Thinking behind our new look

Thinking behind our new look - Welcome to the new-look MT. We've spent the past nine months thinking hard about how we could improve the magazine, a process that has involved discussion, argument, consultation and, most importantly, talking to groups of readers about what they liked and what they were not so keen on. Much of what you had to say was gratifying, and during this redesign process we had some welcome news from the latest British Business Survey, which showed that more senior British business people are reading MT than ever before.

by Matthew Gwyther, MT editor
Last Updated: 31 Aug 2010

Welcome to the new-look MT. We've spent the past nine months thinking hard about how we could improve the magazine, a process that has involved discussion, argument, consultation and, most importantly, talking to groups of readers about what they liked and what they were not so keen on. Much of what you had to say was gratifying, and during this redesign process we had some welcome news from the latest British Business Survey, which showed that more senior British business people are reading MT than ever before.

Our readership among chairmen/CEOs, MDs and deputy MDs has doubled since the previous research in 2000.

The last time the magazine was redesigned was in 1999, and we have won a clutch of awards since then. Some have expressed surprise that we wanted a refreshed look so soon.
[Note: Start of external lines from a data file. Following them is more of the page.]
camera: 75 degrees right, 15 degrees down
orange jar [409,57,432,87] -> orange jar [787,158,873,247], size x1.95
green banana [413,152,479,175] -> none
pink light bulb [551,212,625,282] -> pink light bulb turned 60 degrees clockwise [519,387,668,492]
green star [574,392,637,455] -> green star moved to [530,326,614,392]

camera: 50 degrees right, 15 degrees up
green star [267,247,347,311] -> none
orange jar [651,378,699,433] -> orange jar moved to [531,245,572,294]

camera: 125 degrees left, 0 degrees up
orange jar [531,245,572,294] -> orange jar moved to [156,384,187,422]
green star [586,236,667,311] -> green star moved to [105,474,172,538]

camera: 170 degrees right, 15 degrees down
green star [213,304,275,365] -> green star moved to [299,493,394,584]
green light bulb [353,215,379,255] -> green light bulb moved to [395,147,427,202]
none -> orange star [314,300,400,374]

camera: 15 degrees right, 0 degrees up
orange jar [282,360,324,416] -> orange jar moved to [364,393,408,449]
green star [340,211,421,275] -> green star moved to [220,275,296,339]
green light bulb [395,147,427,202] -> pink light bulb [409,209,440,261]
The truth is that you can never stand still.

We've been widely imitated and the whole mood in business has changed since the heady days of the late '90s. There are new needs to be met.

There's a growing sense that although MT still wants to be 'Not just business as usual', we also need to be a practical guide to business success.

So the ever-popular Brainfood has been expanded, we have a new business travel section at the back, a recharged Techno Life and a new Survey of Surveys each month in which we will distil numerous primary research sources to give you easily digested information about a different business topic each month.

We also have a new diarist, Howard Davies, who has recently stepped down as head of the FSA to take over the running of the London School of Economics.

He is a terrific read: witty, informative, right in there with the movers and shakers and newly freed from the shackles of public office to speak his mind.

There is, in short, even more of what you like in our pages each month.

And, in addition to the new regular slots, we'll also be writing more full-length features in the middle section of the magazine. We hope you enjoy what you see and what you read. Please tell us how you feel about our changes.

Our cover feature this month is an interview with woman of the moment Barbara Cassani, who is leading London's pitch to host the Olympics in 2012. We also have an exclusive extract from her book, Go: An Airline Adventure, about her time as head of the budget airline. She doesn't pull her punches on what happened there and her unhappiness about seeing her 'baby' sold out from under her wing. She has learned her lesson and tells MT: 'I will never again create a business for someone else to sell away. Ever.' You get the feeling she means it.